[Required tasks]
1. Update the HDFS health-check page by reproducing it from "http://<namenode>:50070/dfshealth.html#tab-overview" to "startup status etc..", with "snapshot status" replaced by "safe mode status".
2. Answer these questions from the HDFS health-check page:
(a) What is the default port of the NameNode web UI?
(b) What DFS Used% does the sample dfsadmin report show?
(c) Which web UI should you check if you are not on a highly available HDFS cluster?
3. Pick up the HDFS health-check page where it stops and continue it.

[Page extract]
How do I know if my cluster is healthy or not? Here are some ways to help you do your daily maintenance tasks.

HDFS dfsadmin -report

The command tells you the HDFS cluster overall status and each namenode/datanode status.

$ hdfs dfsadmin -report
Configured Capacity: 94569229647872 (86.01 TB)
Present Capacity: 94523463725056 (85.97 TB)
DFS Remaining: 94047151382528 (85.54 TB)
DFS Used: 476312342528 (443.60 GB)
DFS Used%: 0.50%
Under replicated blocks: 0
Blocks with corrupt replicas: 0
Missing blocks: 0
Missing blocks (with replication factor 1): 3
...

NameNode WebUi Check

From the NameNode WebUI, determine if all NameNodes and DataNodes are up and running.

http://<namenode>:<namenodeport>

Default port is 50070, for other default ports, see Hadoop Ports reference

NameNode healthy

http://<namenode>:50070/dfshealth.html#tab-overview

DataNode healthy

http://<namenode>:50070/dfshealth.html#tab-datanode

DataNode Volume failure

http://<namenode>:50070/dfshealth.html#tab-datanode-volume-failures

You can also check snapshot status, cluster startup status etc..

If you are on a highly available HDFS cluster, go to the StandbyNameNode web UI to see if all DataNodes are up and running:

    http://<standbynamenode>:<namenodeport>

If you are not on a highly available HDFS cluster, go to the SecondaryNameNode web UI to see if it the secondary node is up and running:

    http://<secondarynamenode>:<secondarynamenodeport>

Check namespace by listing directories.

[Data shown]
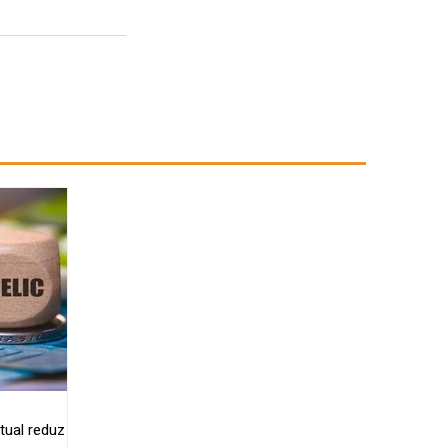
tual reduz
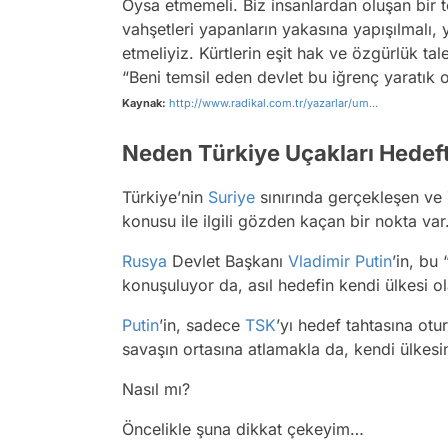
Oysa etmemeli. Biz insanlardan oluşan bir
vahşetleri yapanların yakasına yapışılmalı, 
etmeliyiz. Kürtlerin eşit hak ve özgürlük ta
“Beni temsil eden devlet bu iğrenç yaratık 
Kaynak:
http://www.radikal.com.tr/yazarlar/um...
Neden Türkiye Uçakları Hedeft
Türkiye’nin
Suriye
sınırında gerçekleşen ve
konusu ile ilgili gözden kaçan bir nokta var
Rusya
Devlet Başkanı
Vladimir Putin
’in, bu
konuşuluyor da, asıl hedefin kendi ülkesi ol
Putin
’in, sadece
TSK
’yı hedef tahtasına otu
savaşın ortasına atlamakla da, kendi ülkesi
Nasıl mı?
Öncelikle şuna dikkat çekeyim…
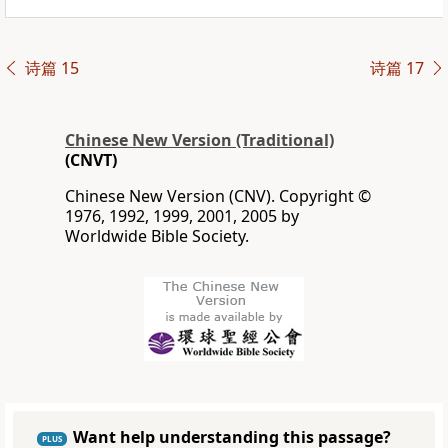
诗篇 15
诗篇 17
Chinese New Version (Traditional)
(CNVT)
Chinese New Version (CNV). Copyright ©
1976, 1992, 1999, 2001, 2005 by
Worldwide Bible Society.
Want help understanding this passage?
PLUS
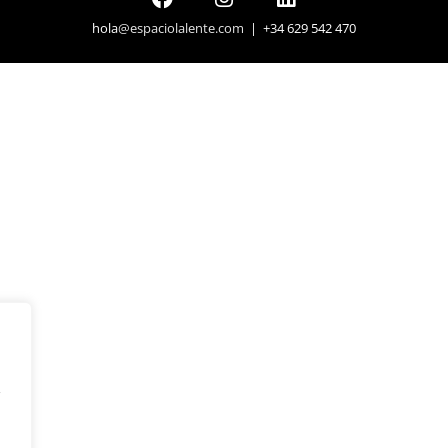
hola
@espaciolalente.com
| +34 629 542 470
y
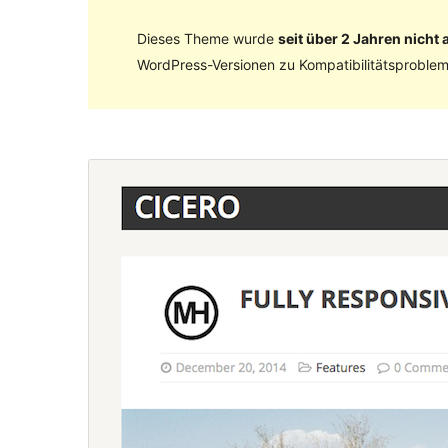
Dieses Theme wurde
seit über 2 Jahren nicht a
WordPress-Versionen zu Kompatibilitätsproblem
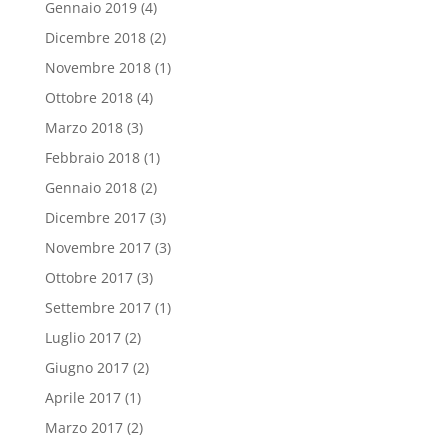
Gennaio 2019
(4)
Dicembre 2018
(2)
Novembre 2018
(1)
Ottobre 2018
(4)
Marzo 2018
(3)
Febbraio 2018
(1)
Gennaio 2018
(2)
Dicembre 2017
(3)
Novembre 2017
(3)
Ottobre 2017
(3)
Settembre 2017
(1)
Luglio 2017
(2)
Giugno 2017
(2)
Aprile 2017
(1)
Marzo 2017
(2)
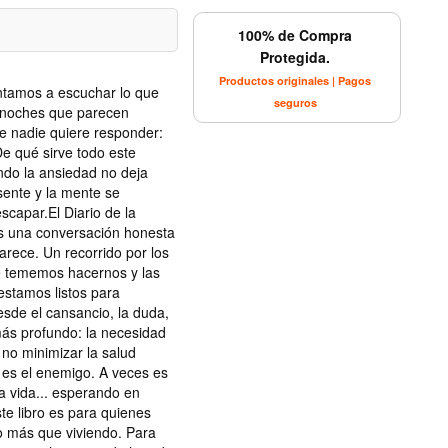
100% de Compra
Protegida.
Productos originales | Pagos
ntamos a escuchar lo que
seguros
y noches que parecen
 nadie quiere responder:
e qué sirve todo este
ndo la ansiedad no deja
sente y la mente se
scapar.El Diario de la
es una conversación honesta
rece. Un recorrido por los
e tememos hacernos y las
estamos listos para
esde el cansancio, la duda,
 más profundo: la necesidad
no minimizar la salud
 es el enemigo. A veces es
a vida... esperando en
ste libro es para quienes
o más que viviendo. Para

[Outputs in order]
1.
http://<namenode>:50070/dfshealth.html#tab-overview

DataNode healthy

http://<namenode>:50070/dfshealth.html#tab-datanode

DataNode Volume failure

http://<namenode>:50070/dfshealth.html#tab-datanode-volume-failures

You can also check safe mode status, cluster startup status etc..

2.
(a) 50070
(b) 0.50%
(c) The SecondaryNameNode web UI

3.
If you worry about namespace consistency, then you can scan some directories and check

$ hdfs dfs -ls -R / > dfs.flst

Note: Be careful and watch namenode load if your cluster is large scale

Verify that read and write to hdfs works successfully.

You can easily check if your cluster is working or not by writing/reading files

$ hdfs dfs -put [input file] [output file]
$ hdfs dfs -cat [output file]

Fore more files and directories manipulation, see Use command line to manage files and directories in HDFS

Fsck HDFS filesystem see if it is healthy.

Run the fsck command on namenode as $HDFS_USER:

$ hdfs fsck / -files -blocks -locations > dfs-fsck.log

You should see feedback that the filesystem under path / is HEALTHY.

Fsck compare before and after cluster upgrade

After cluster upgrade, if you are concerned the consistency and integration of HDFS namespace, you can always run fsck and ls -R before and after upgrade, then compare and verify that user files exist after upgrade.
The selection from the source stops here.